The Restless River label was launched as recently as 2012, and the vineyard has continued to expand since then. The latest expansion has been a vineyard block over the road from the farm, bringing total area under vine to 20 hectares. ‘It’s basically a third, third, third of Chardonnay, Cabernet Sauvignon and Pinot Noir,’ says Craig.

A film from the visit:

Ava Marie has been a fantastic block for us,’ says Craig. ‘It has produced fantastic Chardonnay for us year after year.

The ocean is 5 km over the mountain, so they have no problems with spring frost here.

Management of the vineyard is gentle, with no herbicides. A varied cover crop is sown, and this is then crimped as the growing season progresses to provide a mulch. In the vine row, weeds are dealt with manually using a power hoe.

He’s worked with wood mulching, where a whole pine tree is fed into a mulcher which then turns it all into chips. They created 2600 m3 of mulch this way. ‘It’s the size of four Olympic swimming pools,’ says Craig. This covered 6 hectares of vines, in the actual vine row. It’s worked well to keep the weeds suppressed, but the sustainability of being able to repeat this application when it’s needed depends on the availability of trees that have to be removed because of non-native clearance.

Soils are quite rocky, and are granite based, but have some clay. The vines struggle at first but once the roots are in the clay, they get going nicely. ‘The moisture content is quite low, so we use dripper lines,’ says Craig in front of a 10 year block, ‘but now they have hit the clay we can turn the water off.’

The newest planting is across the road. ‘Hemel en Aarde is supposed to all be on granite,’ says Craig, ‘so when we started looking to plant here we assumed it would all be granite.’ But what they found surprised them, and the geologist who confirmed it: they have some Cederberg Shale, which isn’t supposed to be here. It will be interesting to see how the Cabernet Sauvignon planted on this performs.

The new plantings

Restless River made its name initially for a grape you wouldn’t associate with Hemel-en-Aarde, which is one of the coolest climates in the Cape. It’s Cabernet Sauvignon. With low yields and careful farming on good soils, the Restless River Cabernet has developed a loyal following. ‘I’m happy for Cabernet to taste like Cabernet,’ says Craig. ‘I’m not scared of greenness. I’m committed to 100% varietal character. I’m the only idiot in the valley who takes Cabernet seriously.’ The low vigour of the vines results in open bunches with small berries, and the result is superb.

The other wine that has established the winery’s reputation is Chardonnay. Craig looks for freshness in his Chardonnay, and picks with high acidity. He also likes old barrels, and when he buys new ones, he often lends them out for a year before using them. A new addition to the cellar is a pair of amphorae, from Tuscany, which are used to ferment Chardonnay. A newer addition to the range is Pinot Noir, first made in 2016 from vines planted in 2013.
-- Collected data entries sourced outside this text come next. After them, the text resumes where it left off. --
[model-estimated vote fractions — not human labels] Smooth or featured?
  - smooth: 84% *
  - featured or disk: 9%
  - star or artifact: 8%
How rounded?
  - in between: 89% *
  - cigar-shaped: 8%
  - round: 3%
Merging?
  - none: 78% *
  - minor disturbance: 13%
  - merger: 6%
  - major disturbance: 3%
And the other wine is a bit different. ‘Wanderlust’ is the label for a special one-off wine made each year as a sort of experiment. Initially this was under the label DILLIRGAF label, which is a biker acronym for ‘do I look like I really give a ****’. Wanderlust is probably easier to explain.

Then there are the labels, which are inspired by old whisky, which Craig is a fan of. They have lots of detail. ‘If you understand what is on the label, then you are the sort of person I am making wine for.’

Restless River

Le Luc, the Pinot Noir block, was planted in 2013 on granitic soils, and it’s tricky to know when to pick it. ‘The most difficult decision I face is when to harvest,’ says Craig. He takes clone 115 off and then a few days later harvests 777 and 113. There’s a sorting in the vineyard, a sorting on the table with whole bunches, and then berry sorting (it’s mostly whole berry). 100% destemmed and then infusion approach in open-top oak fermenters with the odd punchdown. Natural yeasts. If it gets a bit reductive he’ll punch over. When fermentation finishes it is basket pressed, settled overnight, and then racked off heavy lees into barrel for 12 months, and then 3 months in stainless steel before bottling.

Le Luc Pinot Noir 2021
13.5% alcohol. Floral and expressive on the nose with cherry, raspberry and a hint of beetroot on the nose. The palate is concentrated and has lovely density of strawberry and raspberry fruit with a silky edge to the palate. Broad and expansive with generosity, but also some freshness. There are some nice green sappy quality too in the background. A lovely Pinot Noir with depth and character, and it’s quite a unique Pinot for Hemel-en-Aarde, with some darkness and depth, and lovely silky richness. 94/100 (JG)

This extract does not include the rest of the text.